Re: [RFC PATCH 3/3] nvme: add the "debug" host driver

Javier González <javier@xxxxxxxxxxx> · Fri, 4 Feb 2022 12:34:23 +0100

On 04.02.2022 09:58, Chaitanya Kulkarni wrote:
On 2/4/22 12:24 AM, Javier González wrote:
On 04.02.2022 07:58, Chaitanya Kulkarni wrote:
On 2/3/22 22:28, Damien Le Moal wrote:
On 2/4/22 12:12, Chaitanya Kulkarni wrote:

One can instantiate scsi devices with qemu by using fake scsi
devices,
but one can also just use scsi_debug to do the same. I see both
efforts
as desirable, so long as someone mantains this.

Why do you think both efforts are desirable ?

When testing code using the functionality, it is far easier to get said
functionality doing a simple "modprobe" rather than having to setup a
VM. C.f. running blktests or fstests.

agree on simplicity but then why do we have QEMU implementations for
the NVMe features (e.g. ZNS, NVMe Simple Copy) ? we can just build
memoery backed NVMeOF test target for NVMe controller features.

Also, recognizing the simplicity I proposed initially NVMe ZNS
fabrics based emulation over QEMU (I think I still have initial state
machine implementation code for ZNS somewhere), those were "nacked" for
the right reason, since we've decided go with QEMU and use that as a
primary platform for testing, so I failed to understand what has
changed.. since given that QEMU already supports NVMe simple copy ...

I was not part of this conversation, but as I see it each approach give
a benefit. QEMU is fantastic for compliance testing and I am not sure
you get the same level of command analysis anywhere else; at least not
without writing dedicated code for this in a target.

This said, when we want to test for race conditions, QEMU is very slow.

Can you please elaborate the scenario and numbers for slowness of QEMU?

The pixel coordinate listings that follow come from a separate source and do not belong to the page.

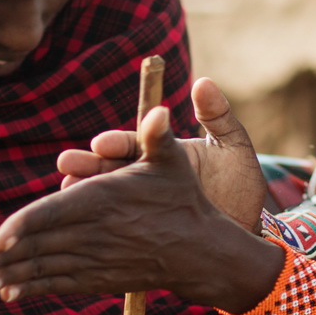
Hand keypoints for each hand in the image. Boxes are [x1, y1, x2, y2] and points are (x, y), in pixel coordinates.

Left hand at [0, 99, 280, 311]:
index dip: (27, 224)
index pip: (58, 212)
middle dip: (6, 258)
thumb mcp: (173, 161)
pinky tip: (9, 294)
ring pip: (48, 267)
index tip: (1, 236)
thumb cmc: (181, 198)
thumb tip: (160, 111)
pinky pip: (62, 283)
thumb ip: (157, 136)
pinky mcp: (100, 277)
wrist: (199, 250)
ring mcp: (97, 258)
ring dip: (13, 276)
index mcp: (106, 200)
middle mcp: (98, 232)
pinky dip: (35, 288)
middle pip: (44, 244)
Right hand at [58, 78, 266, 230]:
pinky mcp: (144, 231)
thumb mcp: (234, 147)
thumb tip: (203, 83)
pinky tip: (80, 225)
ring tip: (65, 191)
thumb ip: (217, 116)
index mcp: (164, 153)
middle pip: (112, 169)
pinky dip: (98, 225)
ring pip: (109, 197)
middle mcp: (148, 178)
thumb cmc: (241, 185)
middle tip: (66, 165)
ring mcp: (145, 206)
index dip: (116, 144)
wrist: (249, 228)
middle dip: (88, 166)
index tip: (100, 143)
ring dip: (85, 194)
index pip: (134, 144)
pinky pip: (119, 225)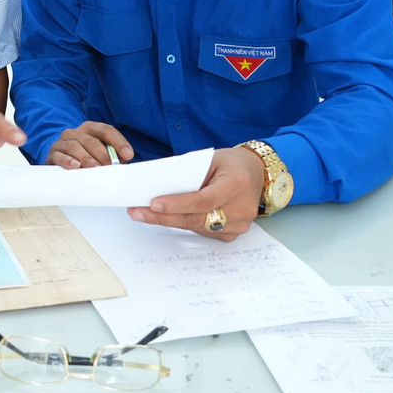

QEMU is an emulator, not a simulator. So we will not be able to stress
the host stack in the same way the null_blk device does. If we want to
test code in the NVMe driver then we need a way to have the equivalent
to the null_blk in NVMe. It seems like the nvme-loop target can achieve
this.

Does this answer your concern?

For race conditions testing we can build error injection framework
around the code implementation which present in kernel everywhere.

True. This is also a good way to do this.

For a software-only solution, we have experimented with something
similar to the nvme-debug code tha Mikulas is proposing. Adam pointed to
the nvme-loop target as an alternative and this seems to work pretty
nicely. I do not believe there should be many changes to support copy
offload using this.

If QEMU is so incompetent then we need to add every big feature into
the NVMeOF test target so that we can test it better ? is that what
you are proposing ? since if we implement one feature, it will be
hard to nack any new features that ppl will come up with
same rationale "with QEMU being slow and hard to test race
conditions etc .."

In my opinion, if people want this and is willing to maintain it, there
is a case for it.

and if that is the case why we don't have ZNS NVMeOF target
memory backed emulation ? Isn't that a bigger and more
complicated feature than Simple Copy where controller states
are involved with AENs ?

I think this is a good idea.

ZNS kernel code testing is also done on QEMU, I've also fixed
bugs in the ZNS kernel code which are discovered on QEMU and I've not
seen any issues with that. Given that simple copy feature is way smaller
than ZNS it will less likely to suffer from slowness and etc (listed
above) in QEMU.

QEMU is super useful: it is easy and it help identifying many issues.
But it is for compliance, not for performance. There was an effort to
make FEMU, but this seems to be an abandoned project.

my point is if we allow one, we will be opening floodgates and we need
to be careful not to bloat the code unless it is _absolutely
necessary_ which I don't think it is based on the simple copy
specification.

I understand, and this is a very valid point. It seems like the
nvme-loop device can give a lot of what we need; all the necessary extra
logic can go into the null_blk and then we do not need NVMe specific
code.

Do you see any inconvenient with this approach?

So in my view having both is not replication and it gives more
flexibility for validation, which I believe it is always good.